» SOURCE INFORMATION:
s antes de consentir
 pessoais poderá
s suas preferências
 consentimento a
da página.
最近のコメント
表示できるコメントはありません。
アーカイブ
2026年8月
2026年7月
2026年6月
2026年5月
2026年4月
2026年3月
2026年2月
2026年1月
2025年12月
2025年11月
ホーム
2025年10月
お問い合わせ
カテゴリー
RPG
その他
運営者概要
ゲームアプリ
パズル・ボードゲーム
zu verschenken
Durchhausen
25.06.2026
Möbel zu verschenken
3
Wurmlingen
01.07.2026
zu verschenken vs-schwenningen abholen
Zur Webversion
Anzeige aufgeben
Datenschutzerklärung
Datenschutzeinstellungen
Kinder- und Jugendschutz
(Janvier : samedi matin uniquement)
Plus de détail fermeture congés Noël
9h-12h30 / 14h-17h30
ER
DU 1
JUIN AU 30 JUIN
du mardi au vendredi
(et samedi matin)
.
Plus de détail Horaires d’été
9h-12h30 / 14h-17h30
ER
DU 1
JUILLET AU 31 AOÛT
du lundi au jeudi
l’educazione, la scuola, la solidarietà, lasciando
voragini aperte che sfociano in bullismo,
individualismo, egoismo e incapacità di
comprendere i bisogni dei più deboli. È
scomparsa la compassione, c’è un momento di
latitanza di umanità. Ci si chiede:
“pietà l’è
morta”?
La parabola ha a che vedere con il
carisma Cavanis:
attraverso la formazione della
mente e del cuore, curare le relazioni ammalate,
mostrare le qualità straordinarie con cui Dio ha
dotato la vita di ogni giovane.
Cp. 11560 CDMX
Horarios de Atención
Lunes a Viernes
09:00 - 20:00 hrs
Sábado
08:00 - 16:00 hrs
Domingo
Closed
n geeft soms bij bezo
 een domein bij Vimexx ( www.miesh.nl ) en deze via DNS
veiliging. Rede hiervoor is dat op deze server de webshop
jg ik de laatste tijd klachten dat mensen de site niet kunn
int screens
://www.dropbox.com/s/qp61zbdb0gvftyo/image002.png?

» WORK REQUEST:
Look through the data above. Find each line with the string "Plus" and copy it.

» EXERCISE RESULT:
Plus de détail fermeture congés Noël
Plus de détail Horaires d’été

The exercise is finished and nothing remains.